Yahoo Announces Largest Machine Learning Dataset For Researchers

Yahoo announces the public release of the largest-ever machine learning dataset to the research community. According to the company, the dataset stands at a massive ~110B events (13.5TB uncompressed) of anonymized user-news item interaction data, which was collected by recording the user-news items interactions of about 20M users from February 2015 to May 2015.
 
Yahoo in its official blog post states:
 
“Today, we are proud to announce the public release of the largest-ever machine learning dataset to the research community.”
 
The company informed us about its goal:
 
“Our goals are to promote independent research in the fields of large-scale machine learning and recommender systems, and to help level the playing field between industrial and academic research.
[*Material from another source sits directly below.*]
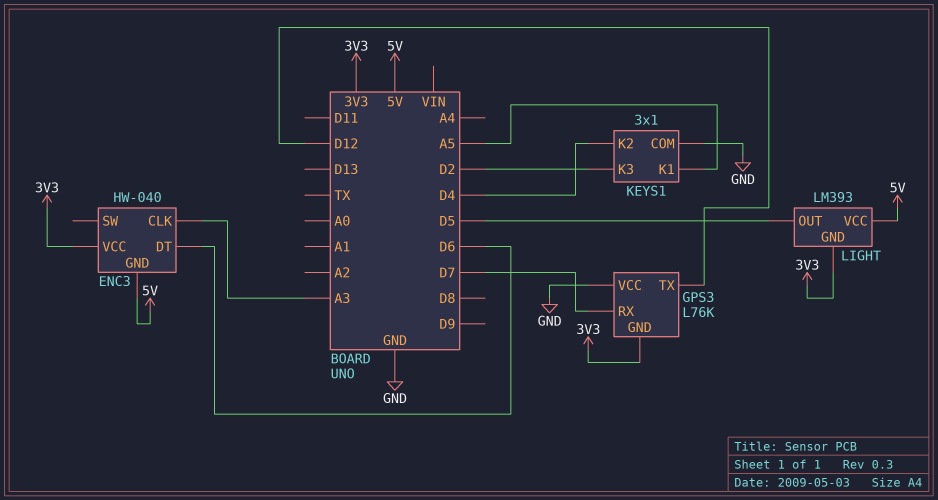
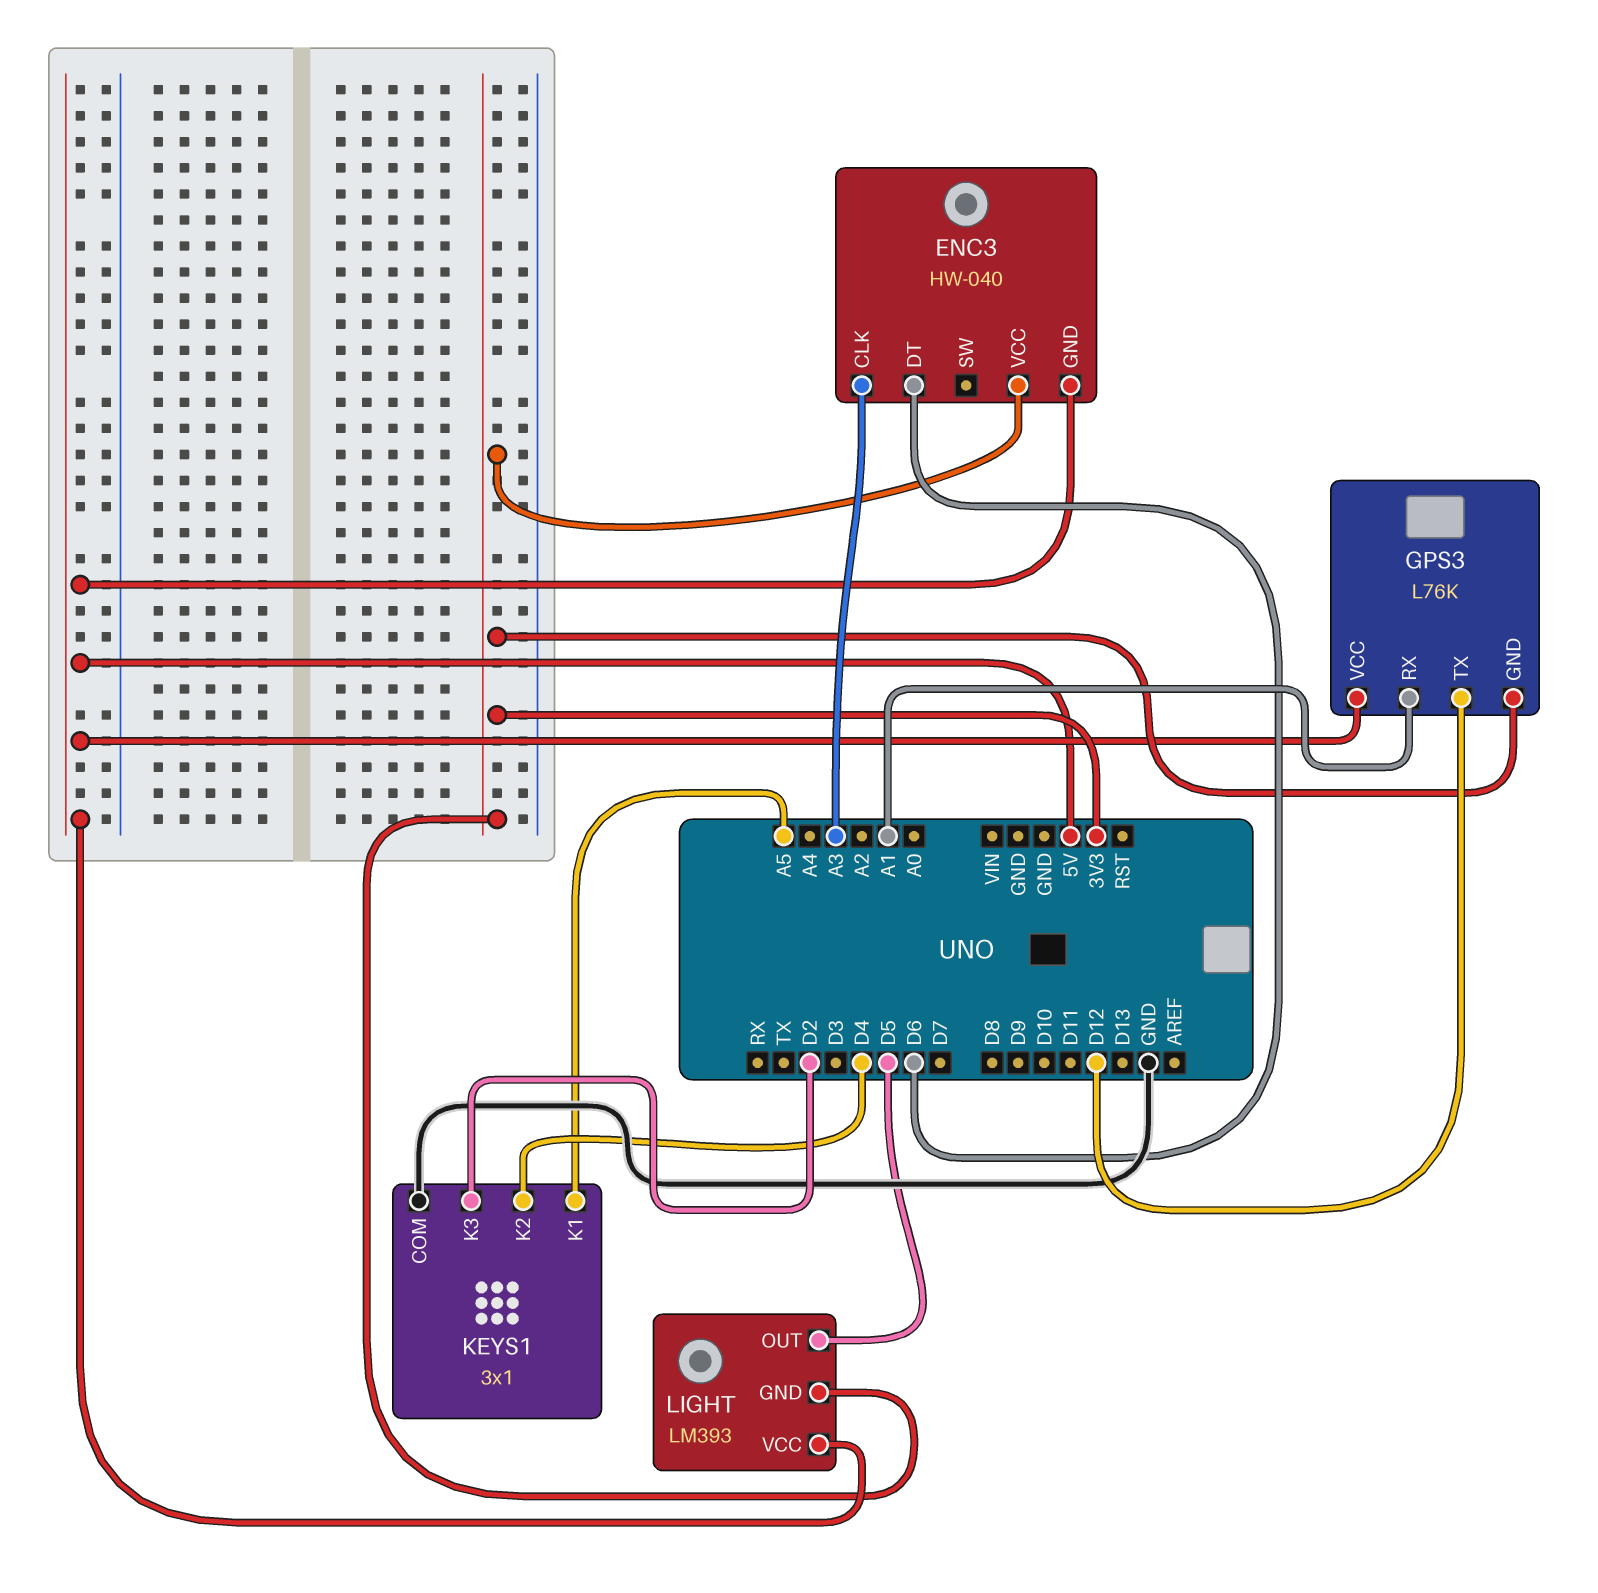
GPS3 pin RX: D7 -> A1
GPS3 pin VCC: GND -> 5V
The dataset is available as part of the Yahoo Labs Webscope data-sharing program, which is a reference library of scientifically-useful datasets comprising anonymized user data for non-commercial use.”
 
Along with the interaction data, Yahoo is also proving categorized demographic information (age range, gender, and generalized geographic data) for a subset of the anonymized users. They are also releasing the title, summary, and key-phrases of the pertinent news article. Yahoo informed its users that the interaction data is timestamped with the relevant local time and it also contains partial information about the devices on which the users accessed the news feeds.
 
The company concluded by saying:
 
“We hope that this data release will similarly inspire our fellow researchers, data scientists, and machine learning enthusiasts in academia, and help validate their models on an extensive, “real-world” dataset. We strongly believe that this dataset can become the benchmark for large-scale machine learning and recommender systems, and we look forward to hearing from the community about their applications of our data. Happy (large-scale) machine learning in 2016!”